-- ABOUT THIS EXERCISE --
Return every line of text from all the entries below without changing anything. Leave the pictures out.

DATA EXCERPTS Block Start

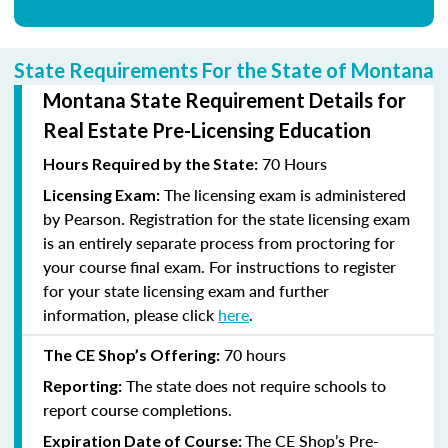
State Requirements For the State of Montana
Montana State Requirement Details for
Real Estate Pre-Licensing Education
70 Hours
Hours Required by the State:
The licensing exam is administered
Licensing Exam:
by Pearson. Registration for the state licensing exam
is an entirely separate process from proctoring for
your course final exam. For instructions to register
for your state licensing exam and further
information, please click
here
.
70
hours
The CE Shop’s Offering:
The state does not require schools to
Reporting:
report course completions.
The CE Shop’s Pre-
Expiration Date of Course:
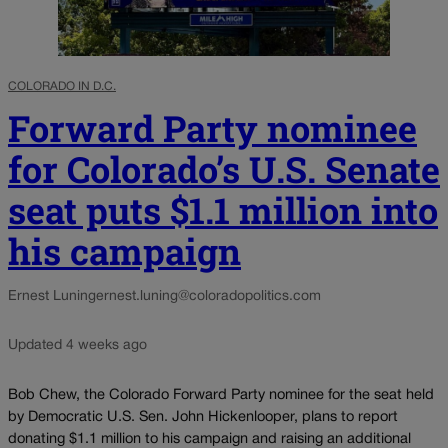
COLORADO IN D.C.
Forward Party nominee
for Colorado’s U.S. Senate
seat puts $1.1 million into
his campaign
Ernest Luning
ernest.luning@coloradopolitics.com
Updated 4 weeks ago
Bob Chew, the Colorado Forward Party nominee for the seat held
by Democratic U.S. Sen. John Hickenlooper, plans to report
donating $1.1 million to his campaign and raising an additional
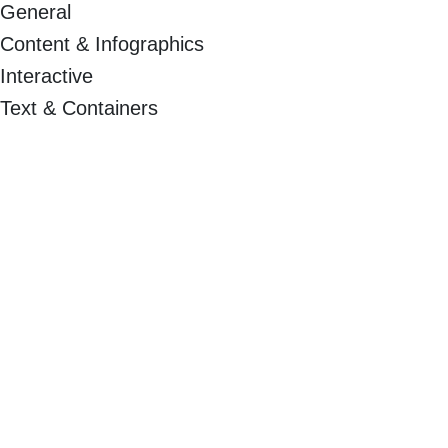
General
Content & Infographics
Interactive
Text & Containers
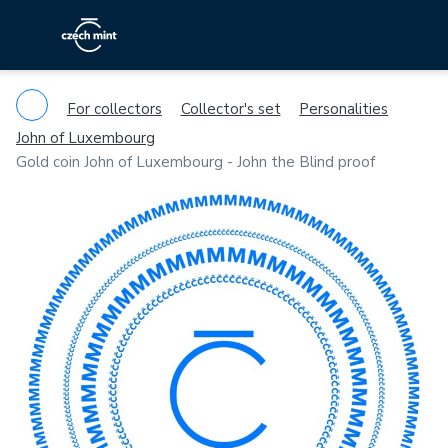
For collectors
Collector's set
Personalities
John of Luxembourg
Gold coin John of Luxembourg - John the Blind proof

DATA EXCERPTS Block End

-- OUTPUT OF THE TASK --
State Requirements For the State of Montana
Montana State Requirement Details for
Real Estate Pre-Licensing Education
70 Hours
Hours Required by the State:
The licensing exam is administered
Licensing Exam:
by Pearson. Registration for the state licensing exam
is an entirely separate process from proctoring for
your course final exam. For instructions to register
for your state licensing exam and further
information, please click
here
.
70
hours
The CE Shop’s Offering:
The state does not require schools to
Reporting:
report course completions.
The CE Shop’s Pre-
Expiration Date of Course:
COLORADO IN D.C.
Forward Party nominee
for Colorado’s U.S. Senate
seat puts $1.1 million into
his campaign
Ernest Luning
ernest.luning@coloradopolitics.com
Updated 4 weeks ago
Bob Chew, the Colorado Forward Party nominee for the seat held
by Democratic U.S. Sen. John Hickenlooper, plans to report
donating $1.1 million to his campaign and raising an additional
General
Content & Infographics
Interactive
Text & Containers
For collectors
Collector's set
Personalities
John of Luxembourg
Gold coin John of Luxembourg - John the Blind proof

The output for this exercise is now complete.